Downtown Portland's Unnatural Beauty
Sunday 26 April 2015 — Category: Outings
Right after my photo outing and picnic at Portland’s River View Cemetery — see my article Dying to Photograph a Cemetery — I headed downtown to the largest camera store in the city: Pro Photo Supply, where I had taken my first step into a brand-new (Micro Four Thirds) world back in 2012.
Even though I had been to that store half a dozen times, I had never taken the time to explore the surrounding area. So this time I did take the time — just a half hour or so. I ended up in The Fields Neighborhood Park in the Pearl District, at the northern end of downtown Portland.
From there you have a great view of the elegant, double-decker Fremont Bridge which carries Interstate 405 and U.S. Route 30 over the Willamette River.
Because I didn’t have time for another photographic outing that day, I vowed to return in the near future, so I could discover the many treasures of the Pearl District and the rest of downtown Portland.
Earlier this month I kept that vow by taking a 5-mile, 7-hour, 750-image photo-walk through part of the inner city. I’ve already recounted many of the details in my previous article — see A Country Bumpkin in the Big City — so I won’t repeat myself here.
I took so many interesting shots that they are too numerous to squeeze into a single album. I took enough pictures along the west bank and the east bank of the Willamette River, as well as from bridges spanning the river, that each of those three locations deserve their own album.
Because I had already shared some photos from my quick March visit to The Fields Neighborhood Park, I decided to combine them with the images from my longer April outing which were taken downtown, but not along or over the river.
Therefore, in the Portland Downtown Spring 2015 album, the first six photos were taken in March, while the remaining 52 images are from the trip I made about ten days ago. In keeping with my love of black and white photography, eight of the pictures are monochrome, and can also be viewed in the Black and White 2015 album.
It took me an entire day to research the buildings and locations I had photographed, in order to provide accurate and informative captions for each picture. Rather than letting all that effort go to waste, I marked each location in Google Earth, so I would have that information for future reference. Even better, I linked each location to its relevant article on Wikipedia, or another Web page if a Wikipedia article was lacking. I also marked the path I took during my five-mile April walk.
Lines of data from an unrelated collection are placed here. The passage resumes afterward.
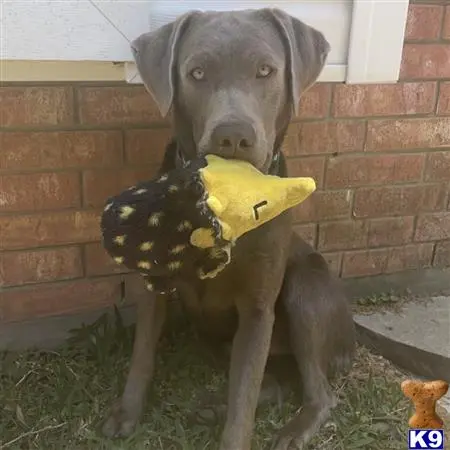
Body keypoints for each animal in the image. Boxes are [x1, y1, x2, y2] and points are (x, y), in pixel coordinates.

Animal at [102, 7, 356, 450]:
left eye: (265, 70)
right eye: (197, 72)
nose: (233, 136)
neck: (227, 198)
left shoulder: (257, 308)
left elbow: (245, 397)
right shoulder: (154, 284)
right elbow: (143, 354)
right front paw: (127, 413)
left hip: (304, 289)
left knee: (316, 390)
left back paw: (293, 430)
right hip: (214, 338)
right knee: (275, 384)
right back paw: (213, 406)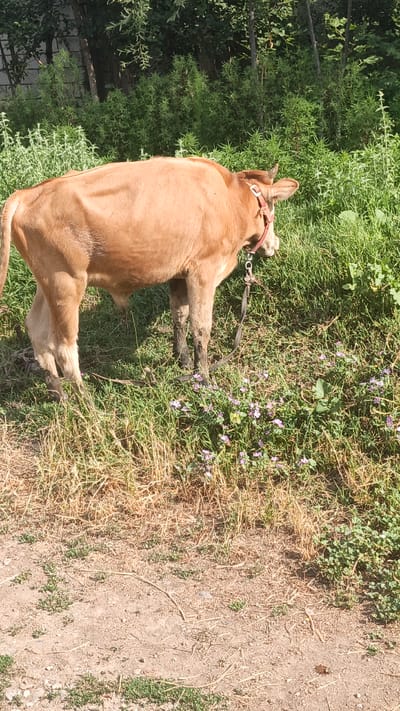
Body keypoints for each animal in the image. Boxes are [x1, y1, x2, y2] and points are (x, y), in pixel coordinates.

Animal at [0, 157, 298, 399]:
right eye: (273, 207)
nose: (275, 244)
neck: (230, 200)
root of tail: (27, 193)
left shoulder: (179, 272)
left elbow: (179, 315)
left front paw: (183, 360)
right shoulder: (204, 269)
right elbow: (201, 326)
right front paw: (205, 380)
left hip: (47, 283)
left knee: (37, 331)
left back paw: (58, 394)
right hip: (67, 283)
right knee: (64, 346)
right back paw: (87, 404)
Even better, I have saved the locations to a Google Earth .kmz file and am sharing it on this Web site so that anyone can download it. Once opened in Google Earth on your device, you can virtually examine nearly 50 wonderful buildings and locations in Portland. Hint: be sure to enable the 3D Buildings option. You can download this Google Earth file by clicking here.
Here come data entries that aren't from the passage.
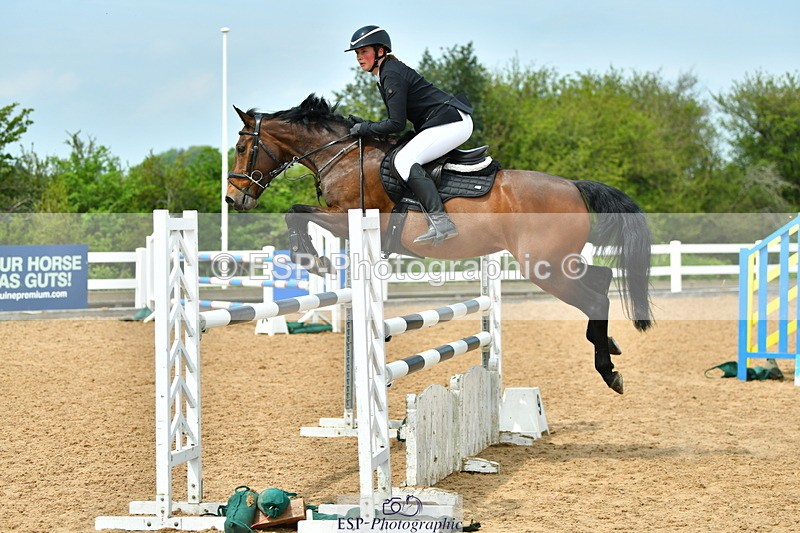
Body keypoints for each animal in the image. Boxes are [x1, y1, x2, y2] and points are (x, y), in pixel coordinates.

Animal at [226, 94, 653, 394]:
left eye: (243, 149)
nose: (233, 199)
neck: (343, 157)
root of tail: (574, 187)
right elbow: (298, 212)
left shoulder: (350, 218)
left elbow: (296, 212)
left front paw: (311, 258)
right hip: (557, 262)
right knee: (601, 280)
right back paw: (609, 343)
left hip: (543, 266)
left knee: (595, 296)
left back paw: (609, 372)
If you take the time to consider the locations of my nearly 100 photo outings all over Oregon, almost all of them have been in the great outdoors away from cities. Oregon has amazing and abundant natural beauty, and I thrive on that splendor which transcends man, as well as on the silence and solitude I experience away from civilization.
In light of all this, it is really amazing that I would even want to go on photo outings in Portland, the largest city in Oregon. The official Portland metro area encompasses 25 cities, has a population of 1.5 million, and covers hundreds of square miles.
The expanded greater Portland metro area, which includes more towns near Portland, as well as the Vancouver, Washington, area right across the Columbia River from Portland, boosts the totals to 2.3 million people spread over nearly 6,700 square miles.
What is even more astonishing is that I have really enjoyed my first handful of outings to such an urban area. And I am eagerly looking forward to making one or two photo outings a month there, for the foreseeable future. What in the world has gotten into me?
God is the Creator, and His works in nature are unsurpassed. Yet He is not the only creator — He has given human beings some of His creative ability. Therefore it should not come as too much of a surprise that man can create his own splendors as well. During my walks around downtown Portland, I have found much of this man-made beauty to admire.
In my photographic wanderings all over Oregon, I have neglected this vital corner of the state for too long. I can’t explain why I am suddenly attracted to it, but while it lasts I will put natural Oregon on the back burner, and focus my photography on the unnatural beauty of downtown Portland and the rest of the metro area.